It is remarkable that the Air-India Employees’ Guild is coming to terms with privatisation. The most stubbornly opposed of Air-India’s several unions, and its biggest, is the first major public sector trade union to realise there are no other options. This is being hailed in the corporate world as a pragmatic shift which should help speed up the government’s disinvestment programme in Air-India and, because it sets a good example, in other PSUs as well. The factors which persuade unions to support privatisation will differ from enterprise to enterprise but one crucial factor is that employees have to go through the learning process. It ought not, of course, be as long, slow and expensive for the tax payer as the one in India’s national carrier. In the event, however, it seems to have brought about change.
An air of depression is apparent to anyone who walks into an Air-India office. Morale has progressively declined as its operations were cut back, as it lost ground to rivals in the prestigious Atlantic sector and its fleet was reduced. None of the old remedies worked any longer. The writing on the wall said, change or perish. Driving the message home further were governments at the Centre which admitted, one after the other, that a large infusion of private capital was essential to turn around the airline. On every side experts said privatisation was the only alternative. Also indispensable for change in union attitudes are forward-looking, bold union bosses. In George Abraham, the AIEG has a president whose head is not buried in the sand. He believes privatisation is inevitable. What is more, he is prepared to say out loud that there is no future for Air-India without private capital and professional management. He is, of course, right on both counts. The future of all AI employees will be bleak if theairline is not restored to health. Luckily its prospects have improved already with the AIEG joining its pilots and other employees in supporting the moves towards disinvestment and privatisation.

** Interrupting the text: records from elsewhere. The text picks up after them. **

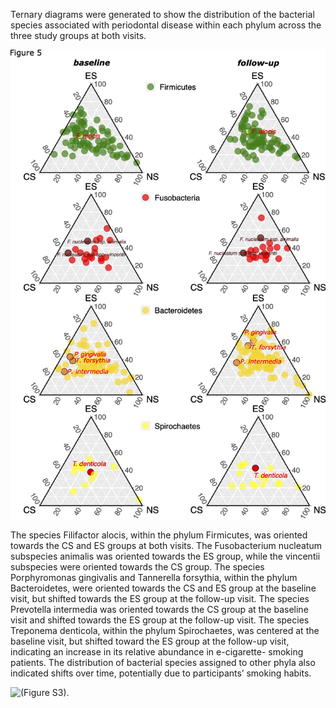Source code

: Ternary diagrams were generated to show the distribution of the bacterial species associated with
periodontal disease within each phylum across the three study groups at both visits.

![(Figure 5)](https://github.com/Fangxi-Xu/E-cigarettes_Saliva_Microbiome/blob/main/Ternary_diagram/Figure5_species.png)

The species Filifactor alocis, within the phylum Firmicutes, was oriented towards the CS and ES
groups at both visits. The Fusobacterium nucleatum subspecies animalis was oriented towards
the ES group, while the vincentii subspecies were oriented towards the CS group. The species
Porphyromonas gingivalis and
Tannerella forsythia,
within the phylum Bacteroidetes, were
oriented towards the CS and ES group at the baseline visit, but shifted towards the ES group at
the follow-up visit. The species Prevotella intermedia was oriented towards the CS group at the
baseline visit and shifted towards the ES group at the follow-up visit. The species Treponema
denticola, within the phylum Spirochaetes, was centered at the baseline visit, but shifted toward
the ES group at the follow-up visit, indicating an increase in its relative abundance in e-cigarette-
smoking patients. The distribution of bacterial species assigned to other phyla also indicated
shifts over time, potentially due to participants’ smoking habits.

![(Figure S3)](). 

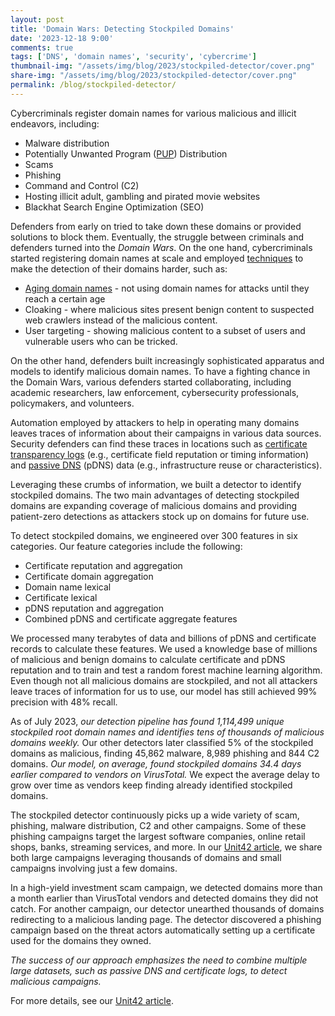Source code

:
 ```yaml
---
layout: post
title: 'Domain Wars: Detecting Stockpiled Domains'
date: '2023-12-18 9:00'
comments: true
tags: ['DNS', 'domain names', 'security', 'cybercrime']
thumbnail-img: "/assets/img/blog/2023/stockpiled-detector/cover.png"
share-img: "/assets/img/blog/2023/stockpiled-detector/cover.png"
permalink: /blog/stockpiled-detector/
---
```


Cybercriminals register domain names for various malicious and illicit endeavors, including:

* Malware distribution
* Potentially Unwanted Program ([PUP](https://en.wikipedia.org/wiki/Potentially_unwanted_program)) Distribution
* Scams
* Phishing
* Command and Control (C2)
* Hosting illicit adult, gambling and pirated movie websites
* Blackhat Search Engine Optimization (SEO)

Defenders from early on tried to take down these domains or provided solutions to block them. Eventually, the struggle between criminals and defenders turned into the *Domain Wars*. On the one hand, cybercriminals started registering domain names at scale and employed [techniques](https://dl.acm.org/doi/10.1145/3442381.3450071) to make the detection of their domains harder, such as:

* [Aging domain names](https://unit42.paloaltonetworks.com/strategically-aged-domain-detection/) - not using domain names for attacks until they reach a certain age
* Cloaking - where malicious sites present benign content to suspected web crawlers instead of the malicious content.
* User targeting - showing malicious content to a subset of users and vulnerable users who can be tricked.

On the other hand, defenders built increasingly sophisticated apparatus and models to identify malicious domain names. To have a fighting chance in the Domain Wars, various defenders started collaborating, including academic researchers, law enforcement, cybersecurity professionals, policymakers, and volunteers.

Automation employed by attackers to help in operating many domains leaves traces of information about their campaigns in various data sources. Security defenders can find these traces in locations such as [certificate transparency logs](https://certificate.transparency.dev/howctworks/) (e.g., certificate field reputation or timing information) and [passive DNS](https://www.enyo.de/fw/software/dnslogger/first2005-paper.pdf) (pDNS) data (e.g., infrastructure reuse or characteristics). 

Leveraging these crumbs of information, we built a detector to identify stockpiled domains. The two main advantages of detecting stockpiled domains are expanding coverage of malicious domains and providing patient-zero detections as attackers stock up on domains for future use.

To detect stockpiled domains, we engineered over 300 features in six categories. Our feature categories include the following:

* Certificate reputation and aggregation
* Certificate domain aggregation
* Domain name lexical
* Certificate lexical
* pDNS reputation and aggregation
* Combined pDNS and certificate aggregate features

We processed many terabytes of data and billions of pDNS and certificate records to calculate these features. We used a knowledge base of millions of malicious and benign domains to calculate certificate and pDNS reputation and to train and test a random forest machine learning algorithm. Even though not all malicious domains are stockpiled, and not all attackers leave traces of information for us to use, our model has still achieved 99% precision with 48% recall.

As of July 2023, *our detection pipeline has found 1,114,499 unique stockpiled root domain names and identifies tens of thousands of malicious domains weekly.* Our other detectors later classified 5% of the stockpiled domains as malicious, finding 45,862 malware, 8,989 phishing and 844 C2 domains. *Our model, on average, found stockpiled domains 34.4 days earlier compared to vendors on VirusTotal.* We expect the average delay to grow over time as vendors keep finding already identified stockpiled domains. 

The stockpiled detector continuously picks up a wide variety of scam, phishing, malware distribution, C2 and other campaigns. Some of these phishing campaigns target the largest software companies, online retail shops, banks, streaming services, and more. In our [Unit42 article](https://unit42.paloaltonetworks.com/detecting-malicious-stockpiled-domains/), we share both large campaigns leveraging thousands of domains and small campaigns involving just a few domains. 

In a high-yield investment scam campaign, we detected domains more than a month earlier than VirusTotal vendors and detected domains they did not catch. For another campaign, our detector unearthed thousands of domains redirecting to a malicious landing page. The detector discovered a phishing campaign based on the threat actors automatically setting up a certificate used for the domains they owned.

*The success of our approach emphasizes the need to combine multiple large datasets, such as passive DNS and certificate logs, to detect malicious campaigns.*

For more details, see our [Unit42 article](https://unit42.paloaltonetworks.com/detecting-malicious-stockpiled-domains/).
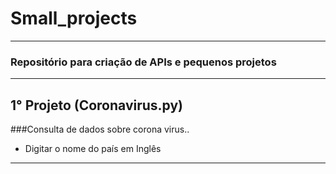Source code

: # Small_projects
____
### Repositório para criação de APIs e pequenos projetos 
____
1° Projeto   (Coronavirus.py)
-
###Consulta de dados sobre corona virus..

+ Digitar o nome do país em Inglês

____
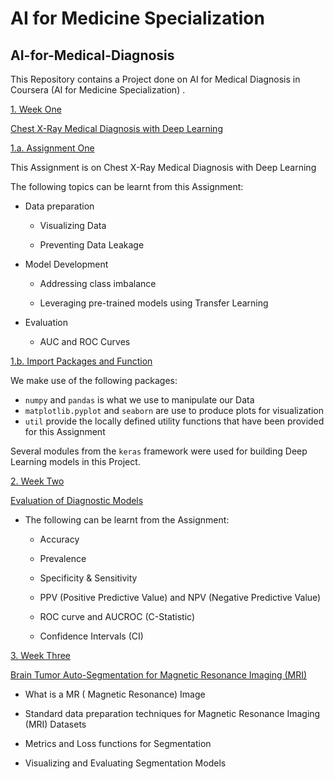 # AI for Medicine Specialization

## AI-for-Medical-Diagnosis

This Repository contains a Project done on AI for Medical Diagnosis in Coursera (AI for Medicine Specialization) .

[1. Week One](#1)

 [ Chest X-Ray Medical Diagnosis with Deep Learning](#A)

[1.a. Assignment One](#1a)

This Assignment is on Chest X-Ray Medical Diagnosis with Deep Learning 

The following topics can be learnt from this Assignment: 

- Data preparation

  - Visualizing Data
  
  - Preventing Data Leakage
  
- Model Development

  - Addressing class imbalance
  
  - Leveraging pre-trained models using Transfer Learning
  
- Evaluation

  - AUC and ROC Curves
  
  
 [1.b. Import Packages and Function](#1b)
 
 We  make use of the following packages:
 
- `numpy` and `pandas` is what we use to manipulate our Data
- `matplotlib.pyplot` and `seaborn` are use to produce plots for visualization
- `util`  provide the locally defined utility functions that have been provided for this Assignment

Several modules from the `keras` framework were used  for building Deep Learning models in this Project.
 
[2. Week Two](#2)


 [Evaluation of Diagnostic Models](#B)
 
 * The following can be learnt from the   Assignment:
 
   * Accuracy
   
   * Prevalence
   
   * Specificity & Sensitivity
   
   * PPV (Positive Predictive Value) and NPV (Negative Predictive Value)
   
   * ROC curve and AUCROC (C-Statistic)

   * Confidence Intervals (CI)

[3. Week Three](#3)

  [Brain Tumor Auto-Segmentation for Magnetic Resonance Imaging (MRI)](#C)
  
  * What is a MR ( Magnetic Resonance)  Image

  * Standard data preparation techniques for Magnetic Resonance Imaging (MRI) Datasets

  * Metrics and Loss functions for Segmentation

  * Visualizing and Evaluating Segmentation Models

 
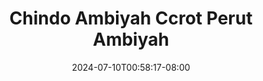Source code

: --- 
title: "Chindo Ambiyah Ccrot Perut  Ambiyah"
description: "streaming bokeh Chindo Ambiyah Ccrot Perut  Ambiyah terbaru full  "
date: 2024-07-10T00:58:17-08:00
file_code: "klqcnfc15zrk"
draft: false
cover: "1th3s9t2i6miianh.jpg"
tags: ["Chindo", "Ambiyah", "Ccrot", "Perut", "Ambiyah", "bokep-indo", "bokep-viral", "bokep-ig"]
length: 209
fld_id: "1235315"
foldername: "Ambiyah"
categories: ["Ambiyah"]
views: 55
---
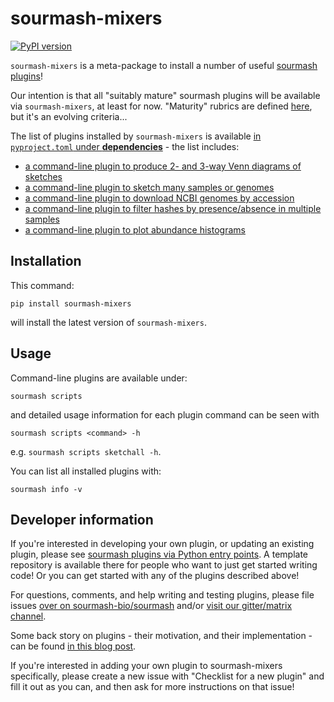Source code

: # sourmash-mixers

[![PyPI version](https://badge.fury.io/py/sourmash-mixers.svg)](https://badge.fury.io/py/sourmash-mixers)

`sourmash-mixers` is a meta-package to install a number of useful
[sourmash plugins](https://sourmash.readthedocs.io/en/latest/command-line.html#using-sourmash-plugins)!

Our intention is that all "suitably mature" sourmash plugins will be
available via `sourmash-mixers`, at least for now. "Maturity" rubrics
are defined
[here](https://github.com/ctb/sourmash-mixers/blob/main/.github/ISSUE_TEMPLATE/checklist-for-a-new-plugin.md), but it's an evolving criteria...

The list of plugins installed by `sourmash-mixers` is available [in `pyproject.toml` under **dependencies**](https://github.com/ctb/sourmash-mixers/blob/main/pyproject.toml) - the list includes:

* [a command-line plugin to produce 2- and 3-way Venn diagrams of sketches](https://github.com/sourmash-bio/sourmash_plugin_venn)
* [a command-line plugin to sketch many samples or genomes](https://github.com/sourmash-bio/sourmash_plugin_sketchall)
* [a command-line plugin to download NCBI genomes by accession](https://github.com/ctb/get-some-ncbi-genomes/)
* [a command-line plugin to filter hashes by presence/absence in multiple samples](https://github.com/ctb/sourmash_plugin_commonhash)
* [a command-line plugin to plot abundance histograms](https://github.com/ctb/sourmash_plugin_abundhist)

## Installation

This command:
```
pip install sourmash-mixers
```
will install the latest version of `sourmash-mixers`.

## Usage

Command-line plugins are available under:
```
sourmash scripts
```
and detailed usage information for each plugin command can be seen with
```
sourmash scripts <command> -h
```
e.g. `sourmash scripts sketchall -h`.

You can list all installed plugins with:
```
sourmash info -v
```

## Developer information

If you're interested in developing your own plugin, or updating an
existing plugin, please see
[sourmash plugins via Python entry points](https://sourmash.readthedocs.io/en/latest/dev_plugins.html). A template repository is available there for
people who want to just get started writing code! Or you can get started
with any of the plugins described above!

For questions, comments, and help writing and testing plugins, please
file issues
[over on sourmash-bio/sourmash](https://github.com/dib-lab/sourmash/issues)
and/or
[visit our gitter/matrix channel](https://github.com/sourmash-bio/sourmash/issues/1686).

Some back story on plugins - their motivation, and their
implementation - can be found
[in this blog post](http://ivory.idyll.org/blog/2023-sourmash-plugins-first-effort.html).

If you're interested in adding your own plugin to sourmash-mixers
specifically, please create a new issue with "Checklist for a new plugin"
and fill it out as you can, and then ask for more instructions on that issue!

When AIEG’s president speaks of such things as guaranteed wage increases, however, he begins to sound like the Union minister who, famously, is all for privatisation as long as the government remains in control. No doubt tactical issues are involved here and union leaders need to guard against a revolt in the ranks and so on. But it is also essential to make clear to union members that the rules will change under privatisation. Raising false expectations is unwise. Realistic assessments are required of the terms which will be of mutual benefit to union members and the organisation. Union bosses have a responsibility to change the public sector mindset and prepare their members for the real world. In the past AI’s unions collaborated in creating a rarefied world of high payscales and generous health and other benefits, a world where managements were often captive to unions. Privatisation will push the pendulum in the opposite direction and the environment will become more demanding for employees. To becomeprofitable Air-India must raise productivity and reduce the present ratio of personnel to aircraft. Alongside retraining and redeployment for some, there will be redundancies and VRS for others. Unions should prepare for all these changes.